Bare Metal Cluster crashed every morning

I am running several Rancher Cluster under latest stable CoreOS (currently 1353.7.0) on bare metal with Rancher v1.5.6 on 2 - 4 nodes. All systems run stable during the whole day but in the morning all services from all stacks (user and infrastructure) are no longer healty and restarting permanently. Only a reboot of all nodes in parallel resolves the situation.

What I observed is that on the master node (running the Racher server) the IP address changes during night from the physical (172.30.14.52) to some virtual IP address (172.17.0.1) and from that time healthcheck and other services seem to loose connection and restart permanently.
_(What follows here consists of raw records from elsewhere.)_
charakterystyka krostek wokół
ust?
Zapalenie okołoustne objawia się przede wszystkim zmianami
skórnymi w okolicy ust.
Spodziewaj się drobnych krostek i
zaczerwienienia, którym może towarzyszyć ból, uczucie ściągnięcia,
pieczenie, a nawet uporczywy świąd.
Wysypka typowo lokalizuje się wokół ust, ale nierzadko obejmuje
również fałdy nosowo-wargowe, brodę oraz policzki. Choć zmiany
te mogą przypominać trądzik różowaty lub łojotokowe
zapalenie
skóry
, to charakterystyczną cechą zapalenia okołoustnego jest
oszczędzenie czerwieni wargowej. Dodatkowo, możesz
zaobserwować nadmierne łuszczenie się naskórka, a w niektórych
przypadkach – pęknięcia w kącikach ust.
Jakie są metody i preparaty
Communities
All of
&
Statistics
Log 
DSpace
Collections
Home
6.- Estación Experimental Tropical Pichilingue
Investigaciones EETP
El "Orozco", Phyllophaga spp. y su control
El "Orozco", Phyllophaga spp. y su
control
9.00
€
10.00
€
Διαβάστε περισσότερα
All other agent nodes keep the physical address visible in the Infrastructure → Hosts page.

Our first Racher system still running under v1.4.1 with 3 nodes is stable since weeks!
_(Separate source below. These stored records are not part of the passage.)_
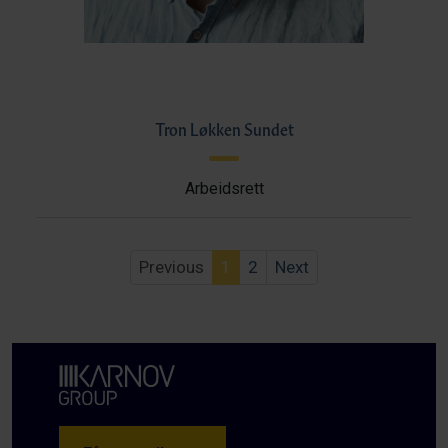
Tron Løkken Sundet
Arbeidsrett
Previous
1
2
Next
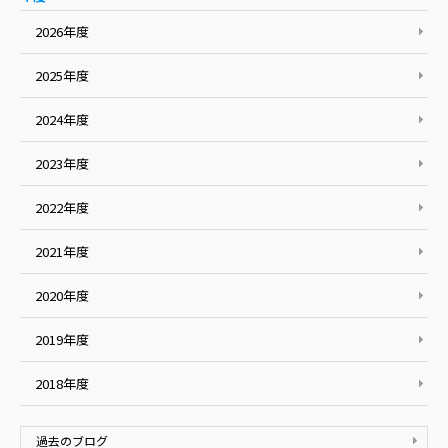
2026年度
2025年度
2024年度
2023年度
2022年度
2021年度
2020年度
2019年度
2018年度
過去のブログ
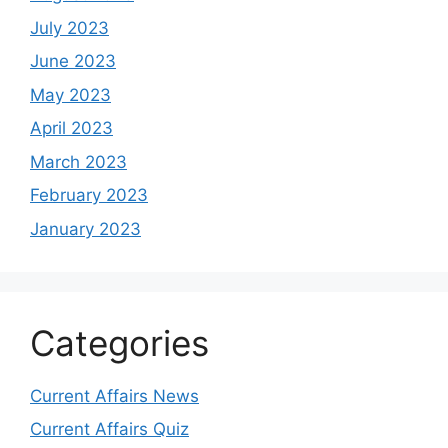
July 2023
June 2023
May 2023
April 2023
March 2023
February 2023
January 2023
Categories
Current Affairs News
Current Affairs Quiz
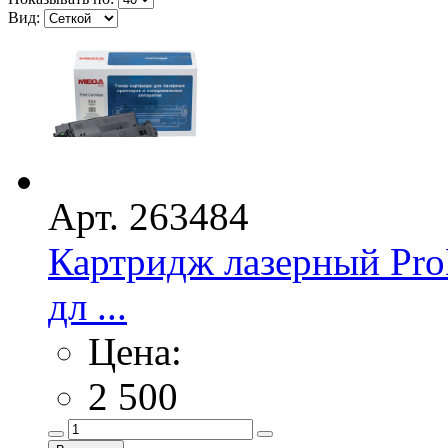
Вид:
Арт. 263484
Картридж лазерный Pr
дл ...
Цена:
2 500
We run Rancher on Bare Metal on CentOS 7.

In the past, our Rancher Agents have occasionally inherited an IP address from the 172.17.x.x range. To fix it, I used the CATTLE_AGENT_IP environment variable, per this FAQ:

https://docs.rancher.com/rancher/v1.5/en/faqs/agents/#how-does-the-host-determine-ip-address-and-how-can-i-change-it-what-do-i-do-if-the-ip-of-my-host-has-changed-due-to-reboot

However, the last time I used CATTLE_AGENT_IP was about 4-5 months ago. It’s been working fine since.

The IP address in use may be related to the default route and the order in which the interfaces are starting.

Great! Thanks a lot for that hint! For the first time all our systems were up and running in the morning!